An equivalent way to see the field $\operatorname{GF}(2^8)$ is as the set of the 256 polynomials with one variable, of degree less than 8, having bit coefficients per Boolean algebra; additive law the addition of polynomials; and multiplicative law the multiplication of polynomials followed by modular polynomial reduction of the product by the polynomial $m(x)=x^8+x^4+x^3+x+1$ (corresponding to bits in $\mathtt{0x11B}\;$). A necessary and sufficient condition for every element except zero being invertible, is that $m(x)$ is irreducible, which holds. Now we can apply the Extended Euclidean algorithm and answer the question by the method asked. We do as for computing an inverse modulo a positive integer, but use $m(x)$ as the modulus, and division of polynomials with bit coefficients instead of Euclidean division.

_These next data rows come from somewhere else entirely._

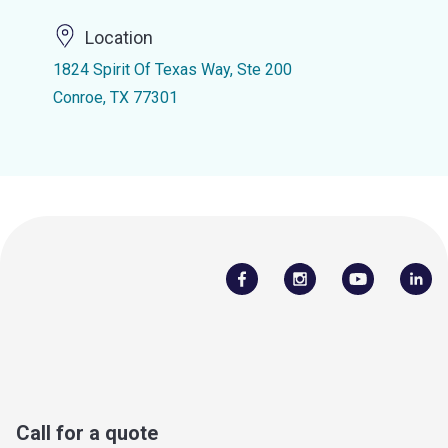
Location
1824 Spirit Of Texas Way, Ste 200
Conroe, TX 77301
Call for a quote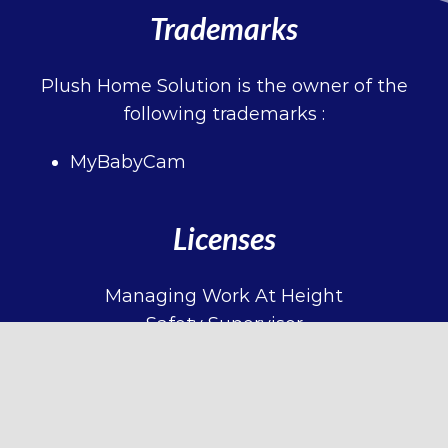
Trademarks
Plush Home Solution is the owner of the
following trademarks :
MyBabyCam
Licenses
Managing Work At Height
Safety Supervisor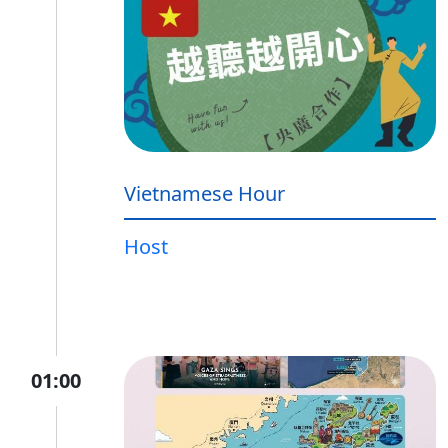
Vietnamese Hour
Host
01:00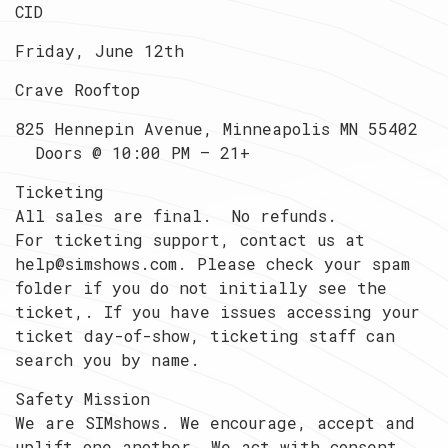
CID
Friday, June 12th
Crave Rooftop
825 Hennepin Avenue, Minneapolis MN 55402
Doors @ 10:00 PM — 21+
Ticketing
All sales are final. No refunds.
For ticketing support, contact us at
help@simshows.com. Please check your spam
folder if you do not initially see the
ticket,. If you have issues accessing your
ticket day-of-show, ticketing staff can
search you by name.
Safety Mission
We are SIMshows. We encourage, accept and
uplift one another. We act with consent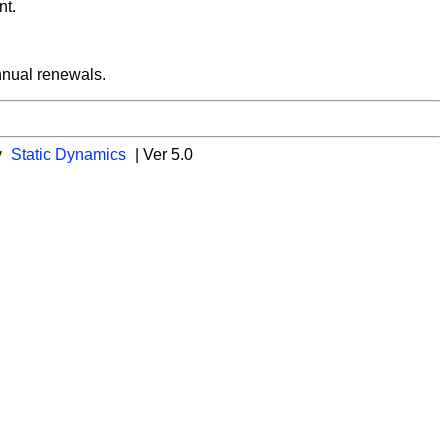
nt.
nnual renewals.
y
Static Dynamics
| Ver 5.0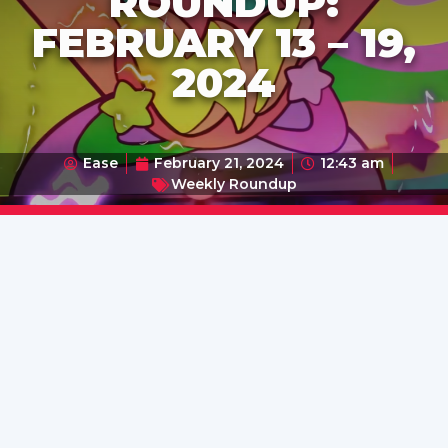
ROUNDUP:
FEBRUARY 13 – 19,
2024
Ease
February 21, 2024
12:43 am
Weekly Roundup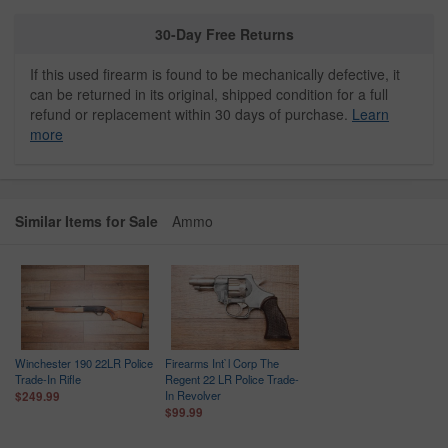
30-Day Free Returns
If this used firearm is found to be mechanically defective, it
can be returned in its original, shipped condition for a full
refund or replacement within 30 days of purchase.
Learn
more
Similar Items for Sale
Ammo
Winchester 190 22LR Police
Firearms Int`l Corp The
Trade-In Rifle
Regent 22 LR Police Trade-
In Revolver
$249.99
$99.99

The Extended Euclidean Algorithm produces the greatest common divisor and the Bézout coefficients for two integers $a$ and $b$. If $gcd(a,b) = 1$ and $a<b$, then the Bézout coefficients also give you the multiplicative inverse of $a$ in $\mathbb{Z}/b\mathbb{Z}$.

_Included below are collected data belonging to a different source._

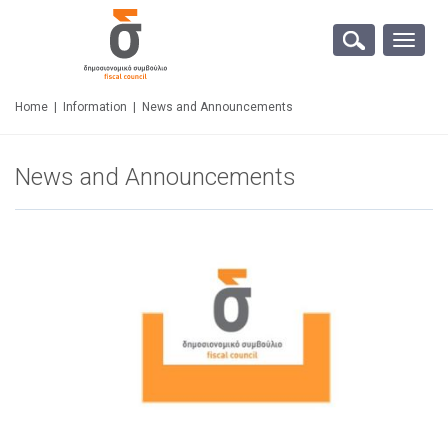
Toggle
naviga
Home
|
Information
|
News and Announcements
News and Announcements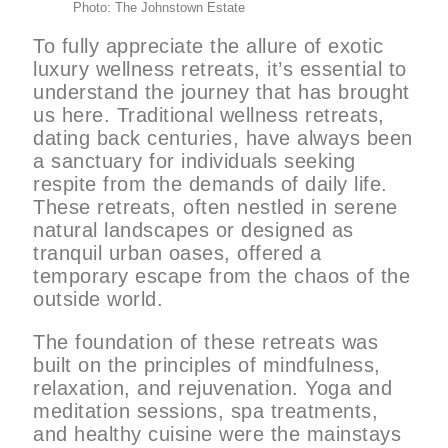
Photo: The Johnstown Estate
To fully appreciate the allure of exotic
luxury wellness retreats, it’s essential to
understand the journey that has brought
us here. Traditional wellness retreats,
dating back centuries, have always been
a sanctuary for individuals seeking
respite from the demands of daily life.
These retreats, often nestled in serene
natural landscapes or designed as
tranquil urban oases, offered a
temporary escape from the chaos of the
outside world.
The foundation of these retreats was
built on the principles of mindfulness,
relaxation, and rejuvenation. Yoga and
meditation sessions, spa treatments,
and healthy cuisine were the mainstays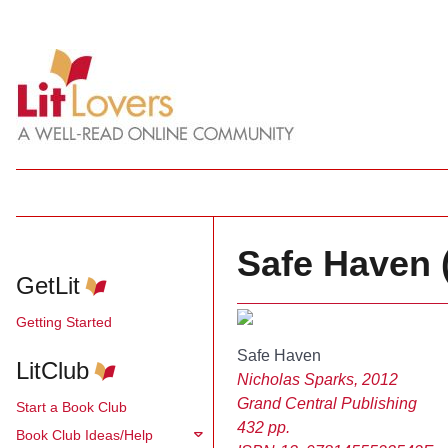
Safe Haven 
GetLit
Getting Started
Safe Haven
LitClub
Nicholas Sparks, 2012
Grand Central Publishing
Start a Book Club
432 pp.
Book Club Ideas/Help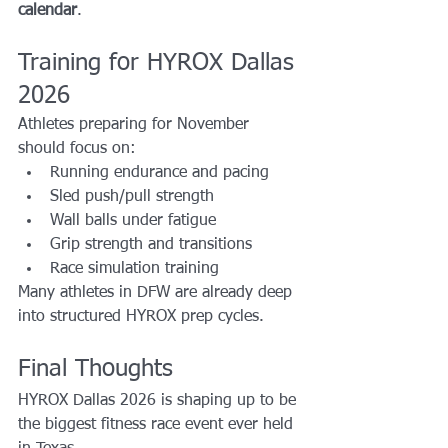
calendar
.
Training for HYROX Dallas 
2026
Athletes preparing for November 
should focus on:
Running endurance and pacing
Sled push/pull strength
Wall balls under fatigue
Grip strength and transitions
Race simulation training
Many athletes in DFW are already deep 
into structured HYROX prep cycles.
Final Thoughts
HYROX Dallas 2026 is shaping up to be 
the biggest fitness race event ever held 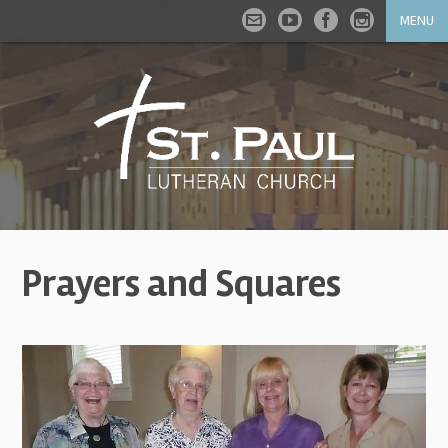
MENU
Prayers and Squares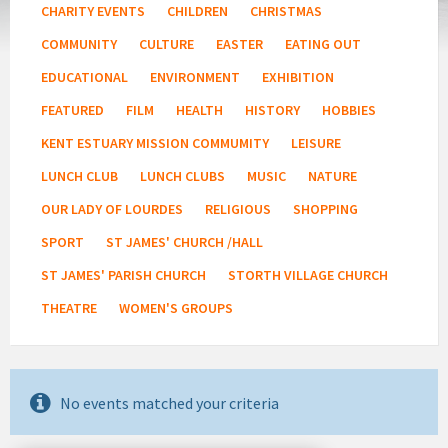
CHARITY EVENTS
CHILDREN
CHRISTMAS
COMMUNITY
CULTURE
EASTER
EATING OUT
EDUCATIONAL
ENVIRONMENT
EXHIBITION
FEATURED
FILM
HEALTH
HISTORY
HOBBIES
KENT ESTUARY MISSION COMMUMITY
LEISURE
LUNCH CLUB
LUNCH CLUBS
MUSIC
NATURE
OUR LADY OF LOURDES
RELIGIOUS
SHOPPING
SPORT
ST JAMES' CHURCH /HALL
ST JAMES' PARISH CHURCH
STORTH VILLAGE CHURCH
THEATRE
WOMEN'S GROUPS
No events matched your criteria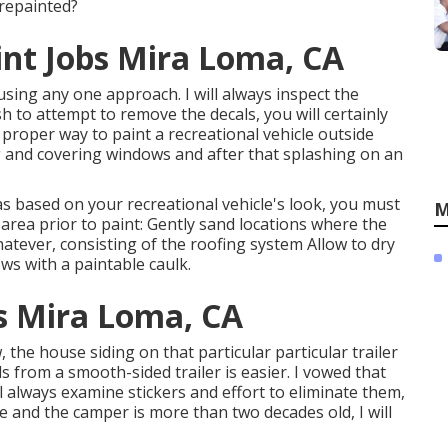
 repainted?
t Jobs Mira Loma, CA
 using any one approach. I will always inspect the
sh to attempt to remove the decals, you will certainly
 proper way to paint a recreational vehicle outside
g and covering windows and after that splashing on an
as based on your recreational vehicle's look, you must
M
 area prior to paint: Gently sand locations where the
atever, consisting of the roofing system Allow to dry
ws with a paintable caulk.
 Mira Loma, CA
the house siding on that particular particular trailer
 from a smooth-sided trailer is easier. I vowed that
l always examine stickers and effort to eliminate them,
e and the camper is more than two decades old, I will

Because the operations used in the Extended Euclidean Algorithm are defined on polynomials, the process can be applied to elements in $GF(p^n)$. The question is simply asking you to apply the algorithm and determine the multiplicative inverse of a particular element.

Apparently the level of academic maturity of students who are assigned this problem does not require them to be familiar with hexadecimal notation.